* [Page-level text extractions]:
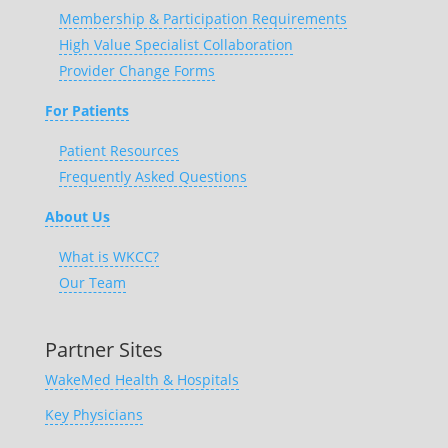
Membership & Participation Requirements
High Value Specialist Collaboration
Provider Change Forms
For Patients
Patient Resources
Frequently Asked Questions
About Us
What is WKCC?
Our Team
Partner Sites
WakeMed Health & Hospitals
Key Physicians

* [PROBLEM STATEMENT]:
From the line containing "What is WKCC?" to the last line of the data above, copy each line exactly and add nothing.

* [WRITTEN ANSWER]:
What is WKCC?
Our Team
Partner Sites
WakeMed Health & Hospitals
Key Physicians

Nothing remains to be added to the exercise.